C’est au cours de la décennie suivante, en 1815, que Beethoven écrit les sonates de l’opus 102, les n° 4 et n° 5, qui sont publiées deux ans plus tard. Une fois de plus, comme dans la précédente partition, le compositeur trouve le dosage instrumental idéal pour faire chanter ces pages destinées à l’intimité, écrites au moment où il renoue avec la Comtesse Erdödy qui avait pour hôte un autre grand virtuose, Joseph Linke (1783-1837), auquel Beethoven soumit sans doute l’un ou l’autre aspect technique. La Sonate n° 4, dont la notice du livret précise qu’il s’agit d’une véritable Sonate-Fantaisie, est écrite au moment où Beethoven a achevé sa huitième symphonie ; elle contient une certain nombre de passages lents et méditatifs comme des rythmes passionnés et énergiques. La Sonate n° 5, la dernière de Beethoven dans le genre, insère dans l’Allegro final une Fugue qui confère au violoncelle une grande éloquence. Trois séries de Variations complètent cette intégrale. L’opus 66 semble dater de la même période que les deux premières sonates, donc de 1796. Ces Variations sur « Ein Mädchen oder Weibchen » s’inspirent d’un thème de La Flûte enchantée de Mozart, tout comme les Variations WoO46 « Bei Männern, welche Liebe flühen » de 1801. Elles permettent à Beethoven de traduire ses émotions sur le thème conjugal et l’amour partagé, maudit pour lui, à travers un caractère ornemental et un esprit d’improvisation très créatif. Quant aux Variations WoO45 sur « See, the conqu’ring Hero comes ! », elles aussi de 1796, c’est à Haendel et à un chœur de l’oratorio Judas Maccabée qu’elles empruntent leur référence, stimulante et très ornementée.
Les sonates pour violoncelle et piano ont bénéficié par le passé de prestigieux interprètes.
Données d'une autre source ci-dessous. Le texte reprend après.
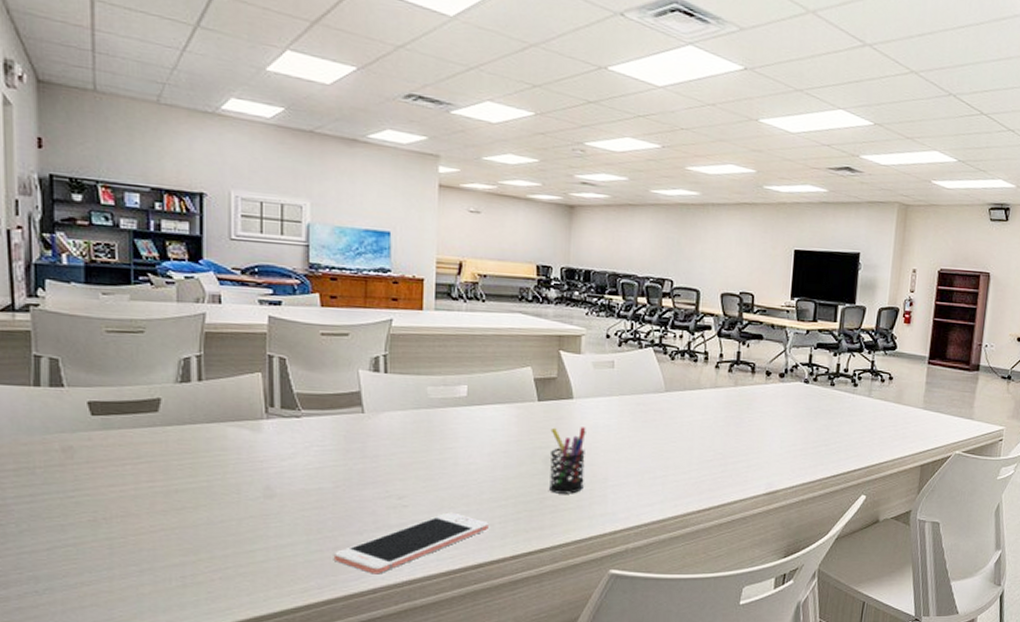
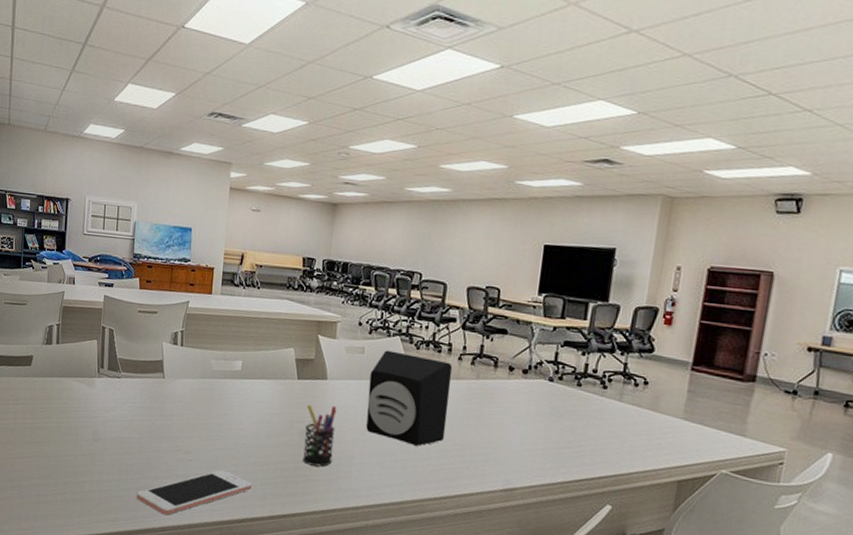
speaker: none [620,363,710,460] -> present [366,350,453,446]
Les noms de Rostropovitch/Richter, Fournier/Kempff, Fournier/Gulda ou du Pré/Barenboïm sont dans toutes les mémoires et font largement rêver (sans oublier Casals !). Plus proches de nous, on n’oublie pas non plus Menesses/Pressler ou Wispelwey/Lazic. Mais la version de Lonquich/Altstaedt, intégrale à part entière, apporte une dimension différente, tout d’abord en raison du choix des instruments, un Graf pour le pianofortiste et un Guadagnini pour le violoncelliste, nous l’avons signalé, qui apportent à l’interprétation une fluidité, une clarté et une « vérité » historique. On découvre la superbe sonorité de ces instruments et l’intensité qu’ils arrivent à inscrire tout au long d’un parcours bien mesuré. Ce choix ajoute un climat d’épure et de simplicité immédiate, il fait vibrer la complicité palpable, équilibrée et attentive à l’écoute mutuelle, mais aussi les couleurs chaudes qui soulignent le lyrisme et la dynamique musicale. Une très belle réalisation à placer parmi les meilleures de la discographie de notre temps.